Lisa Chambers, the party’s spokesperson on Brexit, said budgetary resources should be put into “limiting job losses and protecting vulnerable sectors such as agri-food.”
But the Limerick polltopper, who is his party’s social protection spokesperson, said it is not an either/or situation.
“They are not mutually exclusive.. I don’t know when this right-wing tendency crept into Fianna Fail, but I utterly disagree with it,” he said.
Mr Collins said: “I think that a fiver increase in our old age pension is something which we should factor into our budget arithmetic when its presented. The cost of living has increased, and an increase in the old age pension would be one of the priorities for me. I’d like to see it factored in.”

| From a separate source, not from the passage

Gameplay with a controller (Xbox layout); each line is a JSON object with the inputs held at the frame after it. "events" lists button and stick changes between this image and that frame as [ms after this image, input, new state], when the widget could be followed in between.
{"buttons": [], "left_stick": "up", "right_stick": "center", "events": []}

“In fairness to Willie O’Dea, he set out a number of years ago that we wanted to see a phased increase in the old age pension of a fiver a year over the lifetime of this government. That’s what we are following through on,” he said.
Mr O’Dea also turned fire on his party colleagues for “making declarations” to the media while the Dail is in recess, and the party has not met for pre-budgetary discussions.
”At the start of the lifetime of this government, we committed to doing this [increasing the pension[. And this remains my position today,” he told the Limerick Leader.
Due to the uncertainty over Britain’s departure from the European Union, Fianna Fail leader Micheal Martin pledged there would be no general election this year, and he would continue the Confidence and Supply deal which props up the Fine Gael minority government.
However, with a snap election in Britain looking likely this autumn, Mr Collins has predicted the country will go to the polls early next year.
”A lot can happen between now and the end of October [when Britain is scheduled to leave the European Union],” he added.